→ TASK INSTRUCTIONS
Reproduce the listing below word for word, every line in its original order.

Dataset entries
■ ■ ■ ■
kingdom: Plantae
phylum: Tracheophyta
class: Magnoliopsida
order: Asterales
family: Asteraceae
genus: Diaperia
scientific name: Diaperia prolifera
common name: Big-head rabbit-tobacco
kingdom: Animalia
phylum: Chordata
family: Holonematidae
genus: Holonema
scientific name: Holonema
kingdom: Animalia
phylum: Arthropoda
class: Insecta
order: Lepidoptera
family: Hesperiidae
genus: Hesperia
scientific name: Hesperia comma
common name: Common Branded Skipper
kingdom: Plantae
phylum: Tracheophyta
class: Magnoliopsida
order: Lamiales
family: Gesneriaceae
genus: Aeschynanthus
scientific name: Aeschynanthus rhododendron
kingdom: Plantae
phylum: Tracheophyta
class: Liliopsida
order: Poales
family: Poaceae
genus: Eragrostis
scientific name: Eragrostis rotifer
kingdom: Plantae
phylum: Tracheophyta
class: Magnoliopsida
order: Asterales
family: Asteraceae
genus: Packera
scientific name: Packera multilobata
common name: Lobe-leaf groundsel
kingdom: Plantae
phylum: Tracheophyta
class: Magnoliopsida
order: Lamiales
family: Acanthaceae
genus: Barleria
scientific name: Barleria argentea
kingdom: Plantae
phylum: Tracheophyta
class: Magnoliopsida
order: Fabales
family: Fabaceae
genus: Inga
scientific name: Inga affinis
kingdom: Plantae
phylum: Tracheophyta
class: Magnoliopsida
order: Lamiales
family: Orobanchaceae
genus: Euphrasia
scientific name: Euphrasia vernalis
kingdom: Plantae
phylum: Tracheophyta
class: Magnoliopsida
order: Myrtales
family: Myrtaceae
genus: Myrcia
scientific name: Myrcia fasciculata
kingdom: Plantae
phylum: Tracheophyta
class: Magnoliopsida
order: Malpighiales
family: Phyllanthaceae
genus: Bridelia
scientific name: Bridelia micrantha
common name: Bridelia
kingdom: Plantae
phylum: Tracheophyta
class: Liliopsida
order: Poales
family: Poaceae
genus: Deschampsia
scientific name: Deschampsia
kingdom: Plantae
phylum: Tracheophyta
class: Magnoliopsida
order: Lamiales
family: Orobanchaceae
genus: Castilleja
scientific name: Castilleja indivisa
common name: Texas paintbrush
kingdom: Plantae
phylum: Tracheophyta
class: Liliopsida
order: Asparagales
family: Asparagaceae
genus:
■ ■ ■ ■
→ ANSWER FOR THE TASK
kingdom: Plantae
phylum: Tracheophyta
class: Magnoliopsida
order: Asterales
family: Asteraceae
genus: Diaperia
scientific name: Diaperia prolifera
common name: Big-head rabbit-tobacco
kingdom: Animalia
phylum: Chordata
family: Holonematidae
genus: Holonema
scientific name: Holonema
kingdom: Animalia
phylum: Arthropoda
class: Insecta
order: Lepidoptera
family: Hesperiidae
genus: Hesperia
scientific name: Hesperia comma
common name: Common Branded Skipper
kingdom: Plantae
phylum: Tracheophyta
class: Magnoliopsida
order: Lamiales
family: Gesneriaceae
genus: Aeschynanthus
scientific name: Aeschynanthus rhododendron
kingdom: Plantae
phylum: Tracheophyta
class: Liliopsida
order: Poales
family: Poaceae
genus: Eragrostis
scientific name: Eragrostis rotifer
kingdom: Plantae
phylum: Tracheophyta
class: Magnoliopsida
order: Asterales
family: Asteraceae
genus: Packera
scientific name: Packera multilobata
common name: Lobe-leaf groundsel
kingdom: Plantae
phylum: Tracheophyta
class: Magnoliopsida
order: Lamiales
family: Acanthaceae
genus: Barleria
scientific name: Barleria argentea
kingdom: Plantae
phylum: Tracheophyta
class: Magnoliopsida
order: Fabales
family: Fabaceae
genus: Inga
scientific name: Inga affinis
kingdom: Plantae
phylum: Tracheophyta
class: Magnoliopsida
order: Lamiales
family: Orobanchaceae
genus: Euphrasia
scientific name: Euphrasia vernalis
kingdom: Plantae
phylum: Tracheophyta
class: Magnoliopsida
order: Myrtales
family: Myrtaceae
genus: Myrcia
scientific name: Myrcia fasciculata
kingdom: Plantae
phylum: Tracheophyta
class: Magnoliopsida
order: Malpighiales
family: Phyllanthaceae
genus: Bridelia
scientific name: Bridelia micrantha
common name: Bridelia
kingdom: Plantae
phylum: Tracheophyta
class: Liliopsida
order: Poales
family: Poaceae
genus: Deschampsia
scientific name: Deschampsia
kingdom: Plantae
phylum: Tracheophyta
class: Magnoliopsida
order: Lamiales
family: Orobanchaceae
genus: Castilleja
scientific name: Castilleja indivisa
common name: Texas paintbrush
kingdom: Plantae
phylum: Tracheophyta
class: Liliopsida
order: Asparagales
family: Asparagaceae
genus:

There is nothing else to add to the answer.